A Hark, uma startup de inteligência artificial que tem operado de forma discreta, levantou US$ 700 milhões em uma rodada de financiamento Série A, segundo reportagem do TechCrunch. O aporte massivo em estágio inicial tem como objetivo financiar o desenvolvimento de uma interface de IA classificada pela empresa como "universal".
A companhia planeja lançar seus primeiros modelos multimodais nos próximos meses. A proposta central é alimentar uma plataforma de IA pessoal projetada para interagir diretamente com produtos e serviços já existentes no mercado, atuando como uma camada de orquestração. O volume da rodada, historicamente atípico para uma Série A, reflete a extrema intensidade de capital exigida para treinar modelos fundacionais competitivos e desenvolver ecossistemas de agentes autônomos a partir do zero.
A transição do software para o ecossistema físico
Além da camada de software, a estratégia relatada da Hark aponta para uma integração vertical futura. A companhia indicou a intenção de, após o lançamento de seus modelos multimodais, desenvolver dispositivos de hardware construídos especificamente para operar seus sistemas. Essa abordagem sugere uma tentativa de contornar as limitações das interfaces atuais de smartphones e computadores, criando um canal direto e sem atritos entre o usuário e o agente de IA.
O movimento ocorre em um momento em que a indústria de tecnologia busca definir qual será o formato físico ideal para a era da inteligência artificial generativa. Enquanto gigantes estabelecidas tentam embutir capacidades de IA em seus sistemas operacionais legados, novas entrantes como a Hark apostam que uma arquitetura construída desde a fundação para esse fim — combinando modelos multimodais proprietários com hardware dedicado — pode oferecer uma experiência de uso superior. A aposta em hardware próprio também reduz a dependência de plataformas de distribuição controladas por terceiros.

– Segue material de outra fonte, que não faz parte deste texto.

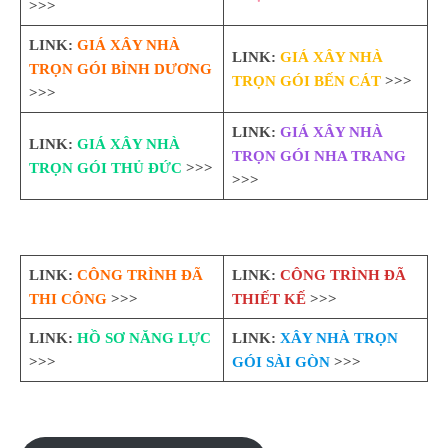
>>>
LINK:
GIÁ XÂY NHÀ
LINK:
GIÁ XÂY NHÀ
TRỌN GÓI BÌNH DƯƠNG
TRỌN GÓI BẾN CÁT
>>>
>>>
LINK:
GIÁ XÂY NHÀ
LINK:
GIÁ XÂY NHÀ
TRỌN GÓI NHA TRANG
TRỌN GÓI THỦ ĐỨC
>>>
>>>
LINK:
CÔNG TRÌNH ĐÃ
LINK:
CÔNG TRÌNH ĐÃ
THI CÔNG
>>>
THIẾT KẾ
>>>
LINK:
HỒ SƠ NĂNG LỰC
LINK:
XÂY NHÀ TRỌN
>>>
GÓI SÀI GÒN
>>>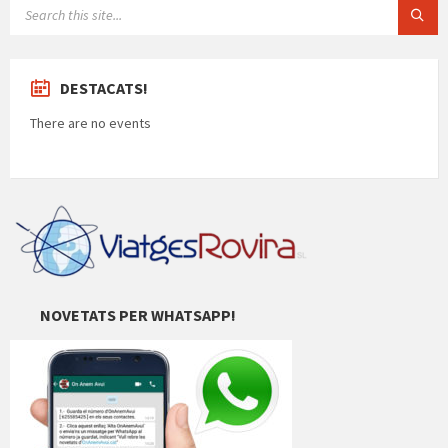
SEARCH:
DESTACATS!
There are no events
NOVETATS PER WHATSAPP!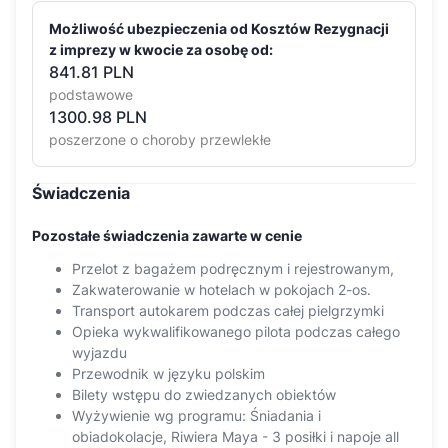
Możliwość ubezpieczenia od Kosztów Rezygnacji
z imprezy w kwocie za osobę od:
841.81 PLN
podstawowe
1300.98 PLN
poszerzone o choroby przewlekłe
Świadczenia
Pozostałe świadczenia zawarte w cenie
Przelot z bagażem podręcznym i rejestrowanym,
Zakwaterowanie w hotelach w pokojach 2-os.
Transport autokarem podczas całej pielgrzymki
Opieka wykwalifikowanego pilota podczas całego
wyjazdu
Przewodnik w języku polskim
Bilety wstępu do zwiedzanych obiektów
Wyżywienie wg programu: Śniadania i
obiadokolacje, Riwiera Maya - 3 posiłki i napoje all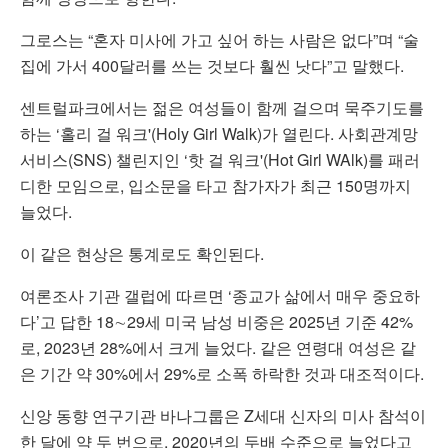
그로스는 “혼자 미사에 가고 싶어 하는 사람은 없다”며 “술
집에 가서 400달러를 쓰는 것보다 훨씬 낫다”고 말했다.
센트럴파크에서는 젊은 여성들이 함께 걸으며 묵주기도를
하는 ‘홀리 걸 워크'(Holy Girl Walk)가 열린다. 사회관계망
서비스(SNS) 챌린지인 ‘핫 걸 워크'(Hot Girl WAlk)를 패러
디한 모임으로, 입소문을 타고 참가자가 최근 150명까지
늘었다.
이 같은 현상은 통계로도 확인된다.
여론조사 기관 갤럽에 따르면 ‘종교가 삶에서 매우 중요하
다’고 답한 18∼29세 미국 남성 비중은 2025년 기준 42%
로, 2023년 28%에서 크게 늘었다. 같은 연령대 여성은 같
은 기간 약 30%에서 29%로 소폭 하락한 것과 대조적이다.
신앙 동향 연구기관 바나그룹은 Z세대 신자의 미사 참석이
한 달에 약 두 번으로, 2020년의 두배 수준으로 늘었다고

A viabilidade de uma interface verdadeiramente universal dependerá da capacidade da Hark de negociar acesso e garantir interoperabilidade com ecossistemas frequentemente fechados de outras empresas de tecnologia. O desdobramento dessa tese de integração ponta a ponta, do modelo fundacional ao dispositivo físico, testará a disposição do mercado em adotar novas categorias de hardware de consumo.